The jail’s sanitation problem is just one symptom of larger operational failures, said Kathryn Bryan, who was the jail’s administrator in 2021. It is a reflection of the jail’s many other issues: overcrowding, understaffing, gang control and crumbling infrastructure. The jail has a well-documented history of negligence. In October, a court-appointed federal receiver took control to manage the jail’s budget and day-to-day operations.
Hinds County Sheriff Tyree Jones declined to comment on the conditions, citing pending litigation and the incoming receivership.
“There’s nothing clean about that place,” said Tedrick Francois, who spent two weeks in jail this summer, after being arrested for allegedly attempting to deposit the same checks more than once. He was first held for hours in a dark holding cell with about 20 others. He remembers a broken toilet overflowing and spilling human waste onto the floor. His housing unit had one functioning shower, the monitoring report found.
Reports by court-appointed monitors say the jail is severely understaffed, with 71 corrections officers, about one-third of the number necessary to operate the facility. In the gaps, incarcerated people take control. “Pod bosses” control the distribution of food, hygiene products, and in some cases, who gets a cell, the monitors found.
“For the most part, there are no rules,” Francois said. “It’s the wild, wild west in there.”
To use the bathroom, D’Juanya Carter had to pay people in cells with toilets using snacks and bars of soap, his mother, Nicole Shelton, told The Marshall Project. Carter is currently incarcerated, awaiting trial for a murder charge. Shelton said she spent about $50 each week on commissary items. She said her son has irritable bowel syndrome, and as a result, often has to purchase more toilet paper in addition to the one roll he is supposed to be provided each week. His hygiene products are sometimes stolen or taken away by corrections officers in shakedowns, she said.
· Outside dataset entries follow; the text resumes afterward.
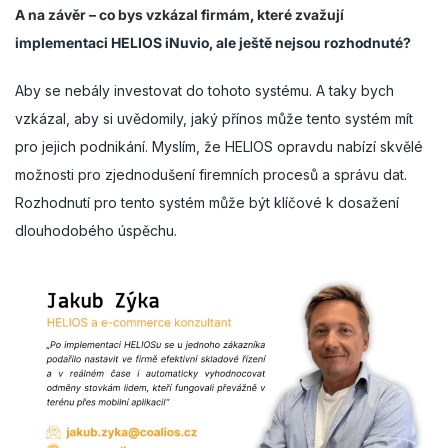
A na závěr – co bys vzkázal firmám, které zvažují
implementaci HELIOS iNuvio, ale ještě nejsou rozhodnuté?
Aby se nebály investovat do tohoto systému. A taky bych
vzkázal, aby si uvědomily, jaký přínos může tento systém mít
pro jejich podnikání. Myslím, že HELIOS opravdu nabízí skvělé
možnosti pro zjednodušení firemních procesů a správu dat.
Rozhodnutí pro tento systém může být klíčové k dosažení
dlouhodobého úspěchu.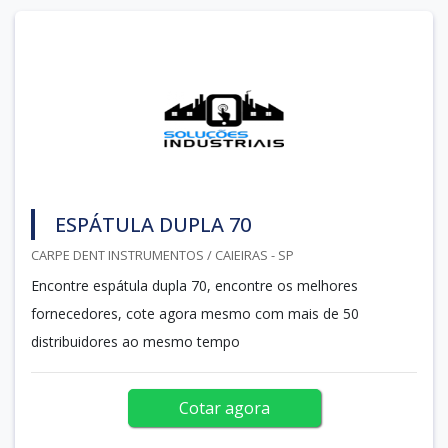
ESPÁTULA DUPLA 70
CARPE DENT INSTRUMENTOS / CAIEIRAS - SP
Encontre espátula dupla 70, encontre os melhores
fornecedores, cote agora mesmo com mais de 50
distribuidores ao mesmo tempo
Cotar agora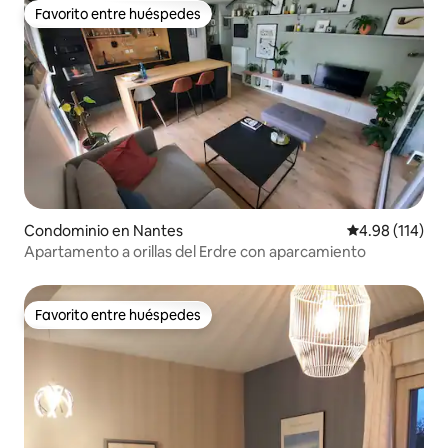
Favorito entre huéspedes
Favorito entre huéspedes
Condominio en Nantes
Calificación p
4.98 (114)
Apartamento a orillas del Erdre con aparcamiento
Favorito entre huéspedes
Favorito entre huéspedes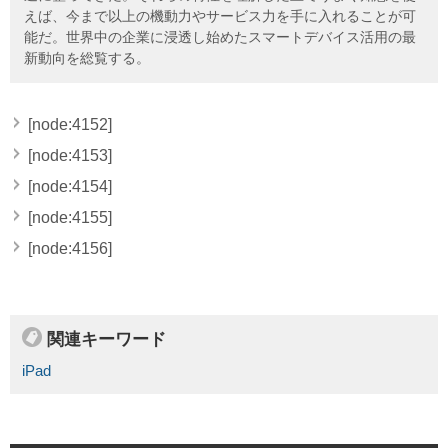
えば、今まで以上の機動力やサービス力を手に入れることが可
能だ。世界中の企業に浸透し始めたスマートデバイス活用の最
新動向を総覧する。
[node:4152]
[node:4153]
[node:4154]
[node:4155]
[node:4156]
関連キーワード
iPad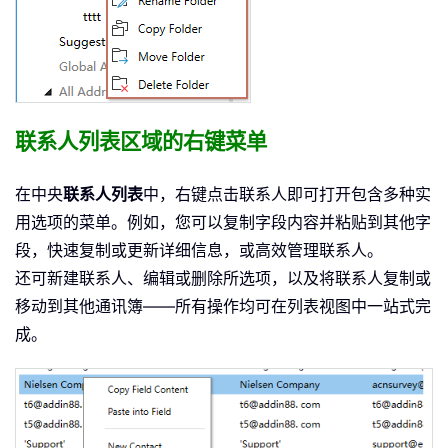
联系人列表区域的右键菜单
在中央
联系人列表
中，右键点击联系人即可打开包含多种实
用选项的菜单。例如，您可以复制字段内容并粘贴到其他字
段，快速复制或更新详细信息，或高效管理联系人。
还可新建联系人、编辑或删除所选项，以及将联系人复制或
移动到其他通讯簿——所有操作均可在列表视图中一站式完
成。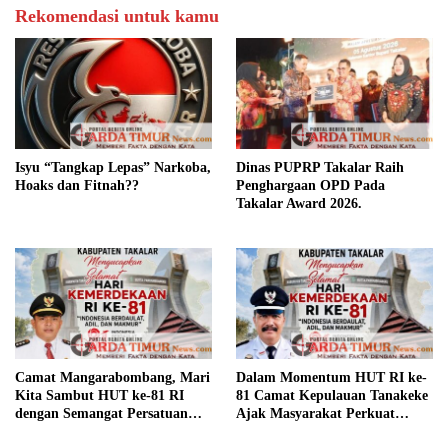
Rekomendasi untuk kamu
Isyu “Tangkap Lepas” Narkoba,
Dinas PUPRP Takalar Raih
Hoaks dan Fitnah??
Penghargaan OPD Pada
Takalar Award 2026.
Camat Mangarabombang, Mari
Dalam Momentum HUT RI ke-
Kita Sambut HUT ke-81 RI
81 Camat Kepulauan Tanakeke
dengan Semangat Persatuan
Ajak Masyarakat Perkuat
dan Pembangunan.‍
Persatuan dan Tingkatkan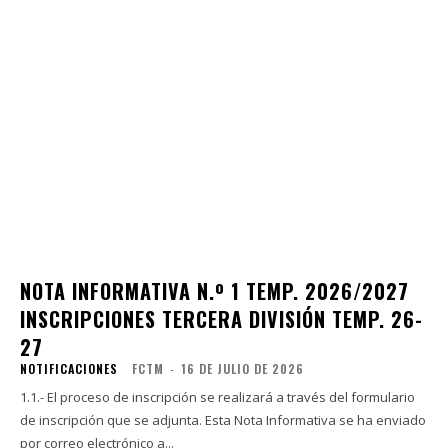
NOTA INFORMATIVA N.º 1 TEMP. 2026/2027
INSCRIPCIONES TERCERA DIVISIÓN TEMP. 26-
27
NOTIFICACIONES
FCTM
-
16 DE JULIO DE 2026
1.1.- El proceso de inscripción se realizará a través del formulario
de inscripción que se adjunta. Esta Nota Informativa se ha enviado
por correo electrónico a...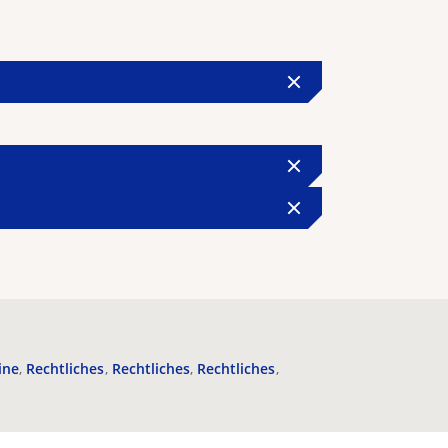
ine
Rechtliches
Rechtliches
Rechtliches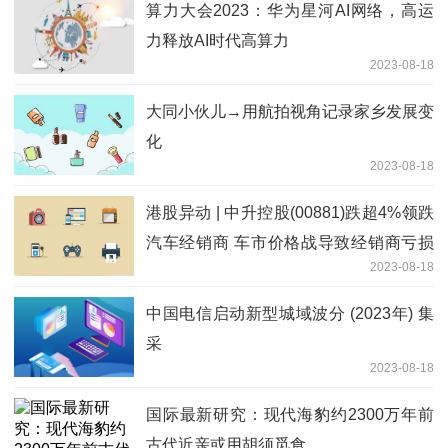
算力大会2023：华为星河AI网络，高运
力释放AI时代高算力
2023-08-18
大同小伙儿→用航拍视角记录家乡发展变
化
2023-08-18
港股异动 | 中升控股(00881)跌超4%领跌
汽车经销商 车市价格战导致经销商亏损
2023-08-18
面扩大
中国电信启动新型城域波分 (2023年) 集
采
2023-08-18
国际最新研究：现代海豹约2300万年前
古代近亲或用胡须觅食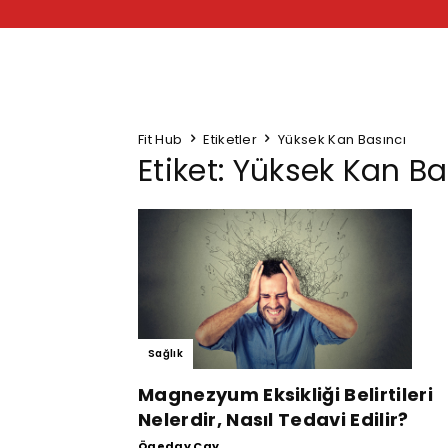
Fit Hub
Etiketler
Yüksek Kan Basıncı
Etiket: Yüksek Kan Ba
Sağlık
Magnezyum Eksikliği Belirtileri
Nelerdir, Nasıl Tedavi Edilir?
Ögeday Çay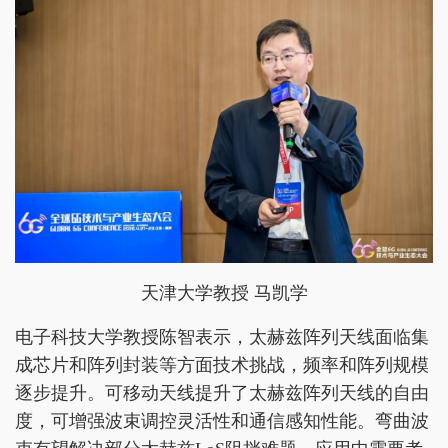
天津大学教授 马凯学
电子科技大学教授陈智表示，太赫兹阵列天线面临集
成芯片和阵列封装等方面技术挑战，频率和阵列规模
逐步提升。可移动天线提升了太赫兹阵列天线的自由
度，可增强波束调控灵活性和通信感知性能。弯曲波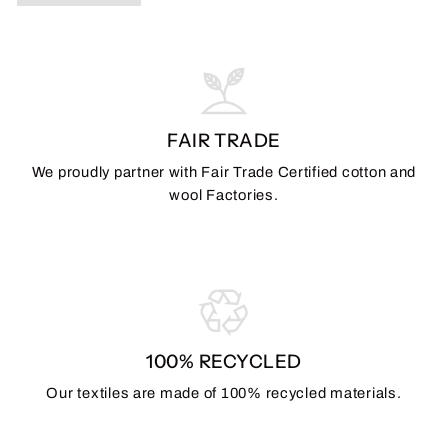
FAIR TRADE
We proudly partner with Fair Trade Certified cotton and
wool Factories.
100% RECYCLED
Our textiles are made of 100% recycled materials.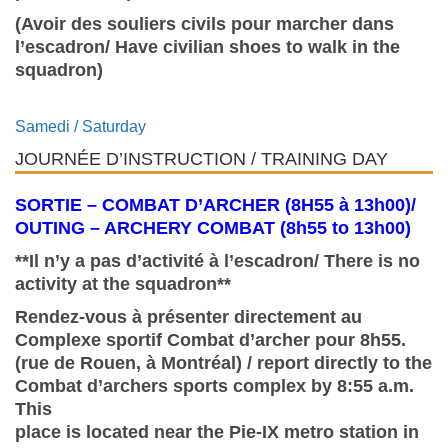
(Avoir des souliers civils pour marcher dans
l’escadron/
Have civilian shoes to walk in the
squadron
)
Samedi / Saturday
JOURNÉE D’INSTRUCTION / TRAINING DAY
SORTIE – COMBAT D’ARCHER (8H55 à 13h00)/
OUTING – ARCHERY COMBAT (8h55 to 13h00)
**Il n’y a pas d’activité à l’escadron/ There is no
activity at the squadron**
Rendez-vous à présenter directement au
Complexe sportif Combat d’archer pour 8h55.
(rue de Rouen, à Montréal) / report directly to the
Combat d’archers sports complex by 8:55 a.m.
This
place is located near the Pie-IX metro station in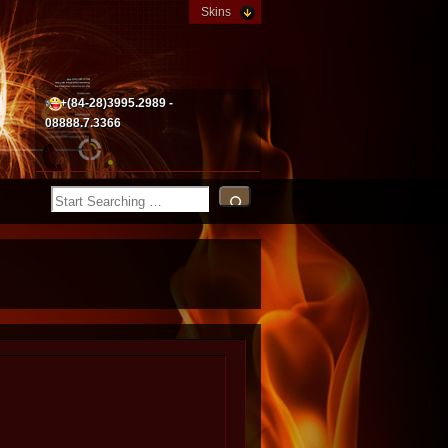
Skins
+(84-28)3995.2989 -
08888.7.3366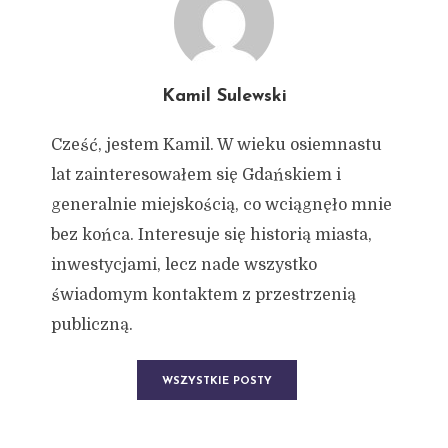
Kamil Sulewski
Cześć, jestem Kamil. W wieku osiemnastu
lat zainteresowałem się Gdańskiem i
generalnie miejskością, co wciągnęło mnie
bez końca. Interesuje się historią miasta,
inwestycjami, lecz nade wszystko
świadomym kontaktem z przestrzenią
publiczną.
WSZYSTKIE POSTY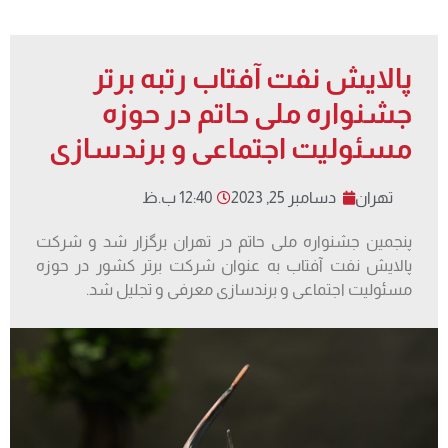
پالایش نفت آفتاب رتبه برتر
جشنواره ملی حاتم در حوزه
مسئولیت اجتماعی و برندسازی
تهران
دسامبر 25, 2023
12:40 ب.ظ
پنجمین جشنواره ملی حاتم در تهران برگزار شد و شرکت
پالایش نفت آفتاب به عنوان شرکت برتر کشور در حوزه
مسئولیت اجتماعی و برندسازی معرفی و تجلیل شد.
“I know that they’re in jail, but they are human beings, and they deserve at least basic care,” Shelton said. “I refuse to let my son be a casualty of war.”
Court documents show multiple examples of the system of exploitation that pervades the facility. In one case, two incarcerated people in the jail’s isolation unit were discovered underweight and covered in feces, as the “pod bosses” in control denied them food. In another case, a man was assaulted after urinating in the shower because he refused to pay to use someone’s toilet. Another defecated in the showers for the same reason.
Francois said the two weeks he spent in the jail and seeing how detainees were treated without dignity was not only dehumanizing, but desensitizing.
“You grow numb,” he said. “If you’re in there long enough, I can see how quickly you become an animal or a person who doesn’t care as much about people as you did when you went in there.”